WHAT IS REQUIRED
Convert a portion of the entries below into a JSON list of strings, with one string per line and blank lines omitted. Begin at the line that contains "pose: elev=67.1 azim=339.8" and stop after the line that contains "Dot at: occluded", including both.

TASK DATA
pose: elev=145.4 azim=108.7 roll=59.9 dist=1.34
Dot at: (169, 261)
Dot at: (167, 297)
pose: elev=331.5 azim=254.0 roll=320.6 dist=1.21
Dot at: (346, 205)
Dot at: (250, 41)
...
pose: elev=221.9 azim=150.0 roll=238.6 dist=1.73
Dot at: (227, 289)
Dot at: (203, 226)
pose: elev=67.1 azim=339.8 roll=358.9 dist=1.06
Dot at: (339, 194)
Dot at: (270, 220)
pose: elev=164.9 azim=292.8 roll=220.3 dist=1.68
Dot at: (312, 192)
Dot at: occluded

SOLUTION BELOW
[
  "pose: elev=67.1 azim=339.8 roll=358.9 dist=1.06",
  "Dot at: (339, 194)",
  "Dot at: (270, 220)",
  "pose: elev=164.9 azim=292.8 roll=220.3 dist=1.68",
  "Dot at: (312, 192)",
  "Dot at: occluded"
]